Eine erneute befristete Ausweitung der kurzfristigen Beschäftigung wird es aller Voraussicht nach in diesem Jahr nicht geben. Dahingehende Aussagen kommen vom Bundeslandwirtschafts- und vom Bundesarbeitsministerium.
Mit Ausnahmen für die Landwirtschaft bei der Erhöhung des Mindestlohns zum 1.Oktober ist laut Bundesregierung nicht zu rechnen.
Die beiden Staatssekretärinnen vom Bundeslandwirtschafts- und vom Bundesarbeitsministerium, Silvia Bender und Lilian Tschan, erteilten am Dienstag einer Verlängerung der sogenannten 70-Tage-Regelung eine Absage. In den beiden vergangenen Jahren war die kurzfristige Beschäftigung auch wegen der Corona-Pandemie auf 115 beziehungsweise 102 Tage ausgeweitet worden.
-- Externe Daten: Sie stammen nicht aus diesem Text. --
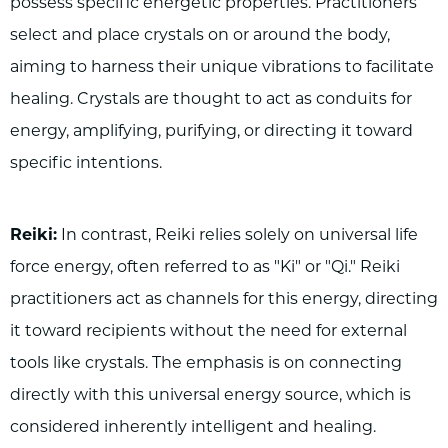
possess specific energetic properties. Practitioners
select and place crystals on or around the body,
aiming to harness their unique vibrations to facilitate
healing. Crystals are thought to act as conduits for
energy, amplifying, purifying, or directing it toward
specific intentions.
Reiki:
In contrast, Reiki relies solely on universal life
force energy, often referred to as "Ki" or "Qi." Reiki
practitioners act as channels for this energy, directing
it toward recipients without the need for external
tools like crystals. The emphasis is on connecting
directly with this universal energy source, which is
considered inherently intelligent and healing.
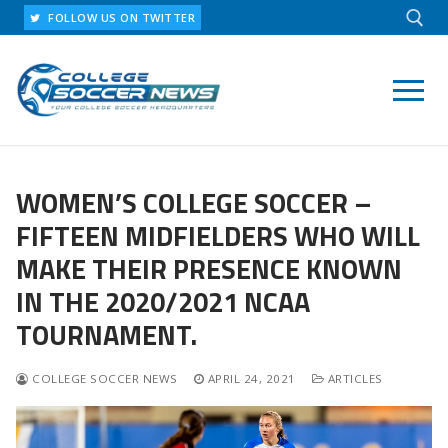
Skip
FOLLOW US ON TWITTER
to
content
Search for:
WOMEN’S COLLEGE SOCCER –
FIFTEEN MIDFIELDERS WHO WILL
MAKE THEIR PRESENCE KNOWN
IN THE 2020/2021 NCAA
TOURNAMENT.
COLLEGE SOCCER NEWS
APRIL 24, 2021
ARTICLES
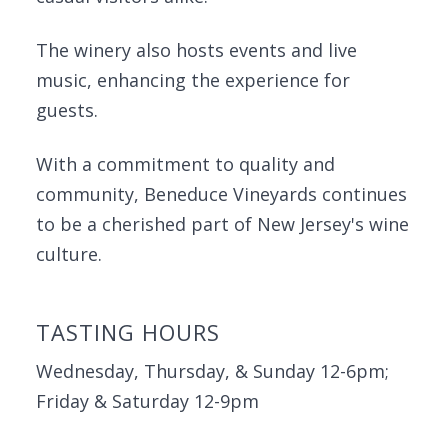
The winery also hosts events and live
music, enhancing the experience for
guests.
With a commitment to quality and
community, Beneduce Vineyards continues
to be a cherished part of New Jersey's wine
culture.
TASTING HOURS
Wednesday, Thursday, & Sunday 12-6pm;
Friday & Saturday 12-9pm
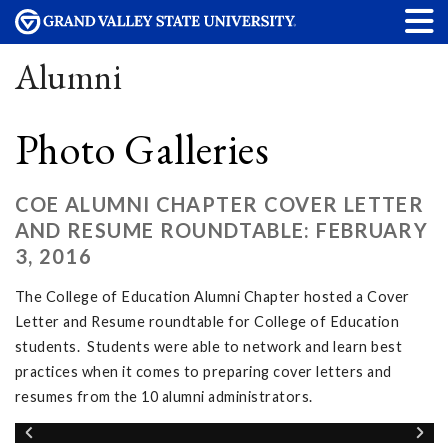
Alumni
Photo Galleries
COE ALUMNI CHAPTER COVER LETTER
AND RESUME ROUNDTABLE: FEBRUARY
3, 2016
The College of Education Alumni Chapter hosted a Cover
Letter and Resume roundtable for College of Education
students. Students were able to network and learn best
practices when it comes to preparing cover letters and
resumes from the 10 alumni administrators.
Bender wies zugleich aber auch Forderungen von Gewerkschaftsseite zurück, die kurzfristige Beschäftigung weiter einzuschränken oder sogar abzuschaffen. Sie betonte die Bedeutung der Saisonarbeitskräfte insbesondere für den Sonderkulturbereich und warnte vor weiteren Belastungen für die Betriebe. „Mehr regionale Produkte und ein höherer Anteil von heimischem Obst und Gemüse gehen nur mit Saisonbeschäftigung in der Landwirtschaft”, so die Staatssekretärin.
Bender warnte zugleich vor einem übereilten Vorgehen im Hinblick auf den geforderten vollen Krankenversicherungsschutz für Saisonbeschäftigte. Zunächst müsse die seit 1. Januar dieses Jahres geltende Meldepflicht evaluiert werden, bevor weitergehende Maßnahmen ergriffen werden könnten. „Wir gehen davon aus, dass private Gruppenversicherungen einen vergleichbaren Schutz bieten wie die gesetzliche Krankenversicherung”, erklärte die Staatssekretärin unter Hinweis auf die Einschätzung des in dieser Frage federführenden Bundesgesundheitsministeriums.
Offenbar kein Spielraum beim Mindestlohn
Keinen Verhandlungsspielraum
gibt es offenbar beim Mindestlohn. Sowohl Bender als auch Tschan
sprachen sich gegen Ausnahmen für die Landwirtschaft aus. Sie
bekräftigte das Ziel, die Anhebung des gesetzlichen Mindestlohns auf zwölf Euro zum 1. Oktober umzusetzen.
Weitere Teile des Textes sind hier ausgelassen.